Таким образом, Кант ставит вопрос, возникший на основе еще чисто пассивной, созерцательной трактовки познания. Но для того чтобы ответить на этот вопрос, он должен был преодолеть созерцательность.
Насколько трудным и буквально мучительным был для Канта этот шаг, свидетельствуют два текста "Дедукции чистых понятий рассудка" (вторая и третья секции, ? 15-27), где впервые вводится и рассматривается понятие "продуктивной способности воображения". Характер переработки указанных разделов во втором издании "Критики" свидетельствует о том, что Кант "испугался" далеко идущих выводов, вытекающих из слишком оригинальной постановки вопроса. Во втором издании он "смягчил" свое учение о продуктивной способности воображения в духе традиционного рационализма, выпятив на первый план понятие "трансцендентальной апперцепции" - "я", трактуемого как "рассудок" вообще, в плане декартовского cogito ergo sum. Это дало повод последователям Канта (в частности - Фихте) приписать самодеятельность, "самоаффектацию" рассудку и тем самым истолковать философию Канта в духе последовательного идеализма. С Фихте, идеалистически "истолковавшего" кантовское понимание "самоаффектации", начинается "борьба" против "досадной непоследовательности" великого учителя - "вещи в себе". Протесты Канта против такого извращения не помогли. Таким образом, "религиозное" уважение Канта к рационалистическим предрассудкам Просвещения сыграло первую злую шутку с его философией. Оно привело к тому, что послекантовский немецкий идеализм с водой выплеснул и ребенка, имя которому было - целесообразная продуктивная деятельность воспроизводства отнюдь не идеальной "вещи в себе" в качестве предмета, "вещи для нас" - эта деятельность как основа сознания (трансцендентальной апперцепции) и сущность человека вообще. Показать, что "ребенка" звали именно так, и является целью данной работы.
3
Оглавление 3. Продуктивное воображение как квадратура круга. Произвол
Начиная разговор о роли продуктивного воображения в кантовской "Критике", следует сразу же подчеркнуть, что ходячие представления об этой таинственной "способности", как о способности человека "фантазировать", строить гипотезы, интуитивно "усматривать" что-либо и т. д., хотя и заключают в себе определенный рациональный смысл, в целом не совпадают с собственно кантовской постановкой вопроса.

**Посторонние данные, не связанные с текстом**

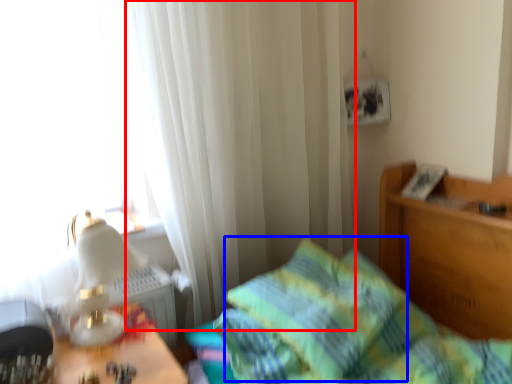
Question: Which point is further to the camera, curtain (highlighted by a red box) or pillow (highlighted by a blue box)?

Choices:
 (A) curtain
 (B) pillow

Answer: (A)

Повторяем, основная и определяющая проблема кантовской "Критики" - это вопрос: как становится возможным применение категорий, как возможен синтез чувственности и рассудка, каков механизм, движущая. Пружина этого синтеза? Ведь чувственность и рассудок (т. е. априорные доопытные категории и эмпирическое чувственное многообразие) рядоположны и никак не связаны между собой.